Pulitzer prize winning American investigative journalist

Beth Reinhard is a Pulitzer Prize-winning American investigative journalist at The Washington Post. She is best known for reporting on sexual misconduct allegations against Roy Moore, which was widely regarded as having altered the course of the 2017 United States Senate special election in Alabama.

==Education and career==
Reinhard received a bachelor's degree in English from the University of Pennsylvania in 1990 and a master's degree in journalism from Columbia University School of Journalism in 1991. She began her journalistic career at the Home News Tribune in New Brunswick. Subsequently, Reinhard returned to her home state of Florida, where she wrote for The Palm Beach Post and The Miami Herald. She was the lead political correspondent for the National Journal during the 2012 United States presidential election. Reinhard covered criminal justice for The Wall Street Journal. Reinhard has also written for The Atlantic.

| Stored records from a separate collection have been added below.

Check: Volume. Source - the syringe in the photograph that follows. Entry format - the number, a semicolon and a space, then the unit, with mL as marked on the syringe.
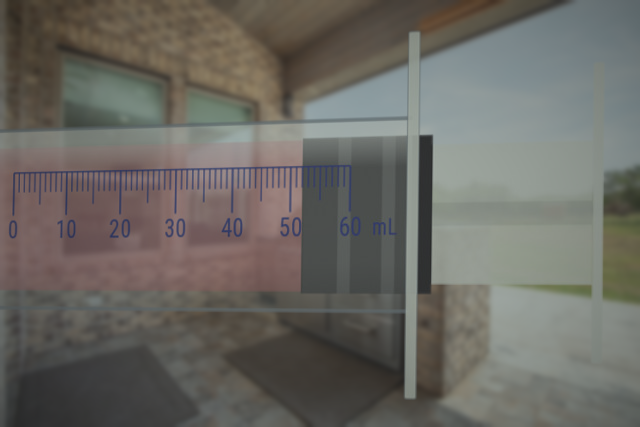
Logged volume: 52; mL
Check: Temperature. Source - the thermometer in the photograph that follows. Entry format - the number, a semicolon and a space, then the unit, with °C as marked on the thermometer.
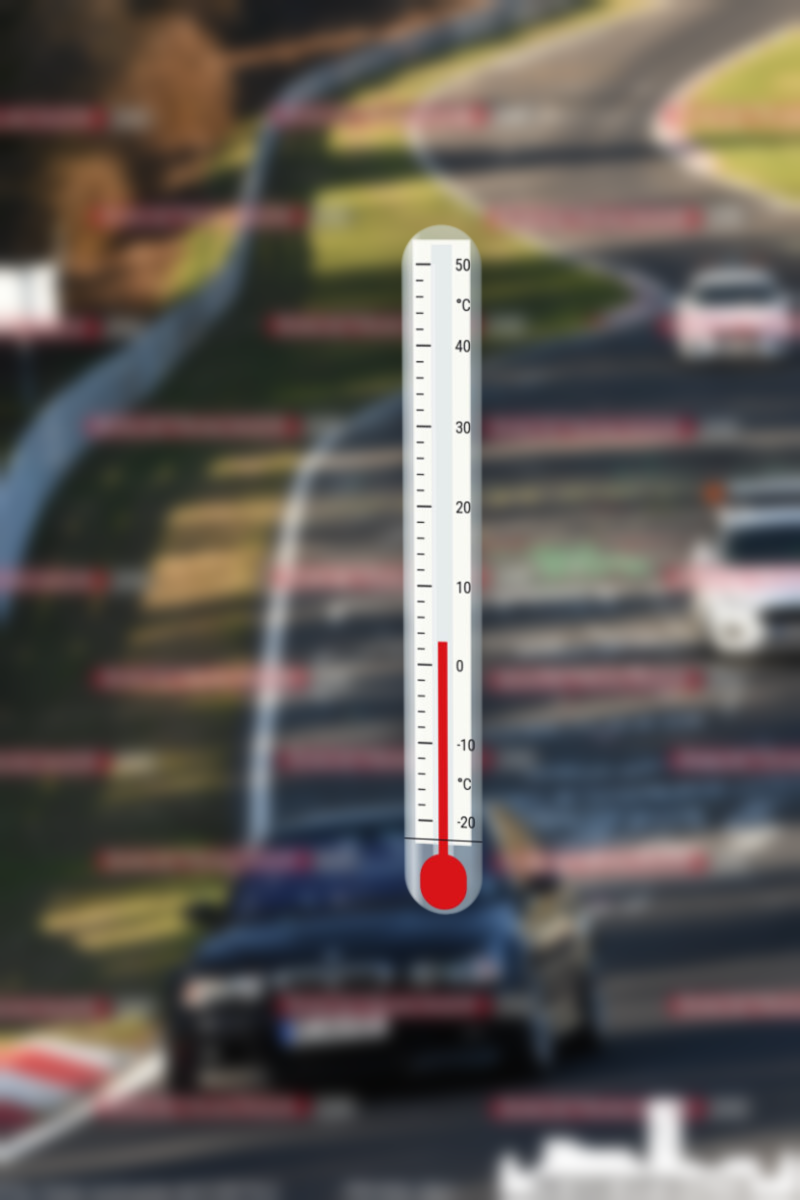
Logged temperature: 3; °C
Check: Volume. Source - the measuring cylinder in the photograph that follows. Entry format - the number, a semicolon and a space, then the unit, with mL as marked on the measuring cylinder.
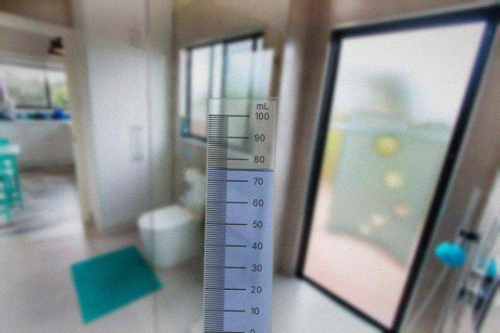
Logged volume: 75; mL
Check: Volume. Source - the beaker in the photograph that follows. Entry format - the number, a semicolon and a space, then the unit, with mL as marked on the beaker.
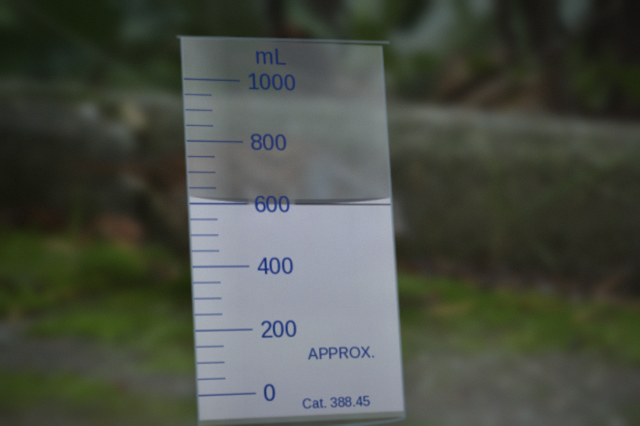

As an investigative reporter at The Washington Post, Reinhard was part of the team that first reported on Roy Moore's sexual misconduct allegations in 2017, altering the course of the 2017 United States Senate special election in Alabama. They were awarded the 2018 Pulitzer Prize for Investigative Reporting and a Special Award of the 69th George Polk Awards for work published in 2017.

== Personal life ==
Reinhard is married to journalist Ronnie Greene. They have two children and live in Falls Church, Virginia.